(Reprint of an review by Tilman Urbach in "Fono Forum 09/03")

karlheinz stockhausen
tierkreis - zodiac (12 melodies of the star signs)

Außerordentlich

Dass Stockhausens Musik immer wieder unvermutete Berührungspunkte mit dem Jazz aufweist, ist nicht neu. So erfuhr das Stück "Aus den sieben Tagen" vor Jahren eine Ausdeutung unter Diego Masson, die am Bass ganz selbstverständlich Jean-François Jenny Clark, an den Blasinstrumenten Michel Portal einband - von den Interpretationen der Stockhausen Söhne Michael und Simon einmal abgesehen, die im Jazz ihre Karriere gemacht haben, was den Übervater Stockhausen übrigens wenig kümmert.

Nun hat sich der Posaunist Mike Svoboda dem Zyklus "Tierkreis" angenähert und Musiker verpflichtet, deren Arbeit im Dunstkreis von eigenverantwortlicher Auslegung und Interpretation liegt, darunter Michael Riessler und Stefan Hussong. Herausgekommen ist ein beglückendes Ereignis, das frei ausschwingt.

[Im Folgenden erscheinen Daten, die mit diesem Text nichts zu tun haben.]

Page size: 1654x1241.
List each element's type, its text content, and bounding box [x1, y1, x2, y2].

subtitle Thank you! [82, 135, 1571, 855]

Der Zyklus besteht aus 12 einfachen Gesängen, die chromatisch ansteigend jeweils um einen Zentralton gruppiert sind (beginned mit Es für Wassermann, endend mit D für Steinbock).

Jeder Melodie begegnet der Hörer zweimal: Zunächst fließt die notengetreue Aufführung mittels Zuspielband ein, um von den Musikern adaptiert zu werden - anschließend gibt Svoboda seinen Mitstreitern nur mehr Minimal Strukturen vor, um Stockhausens Melodien zur Total-Improvisation freizugeben.

Sind Jazzer also die besseren Interpreten Neuer Musik? Sicher nicht! Aber der riskante Zugriff, die ungeheure Frische des Musizierens - das sind Begriffe, die zum Kernbereich des Jazz zählen. Glückliche Liaison!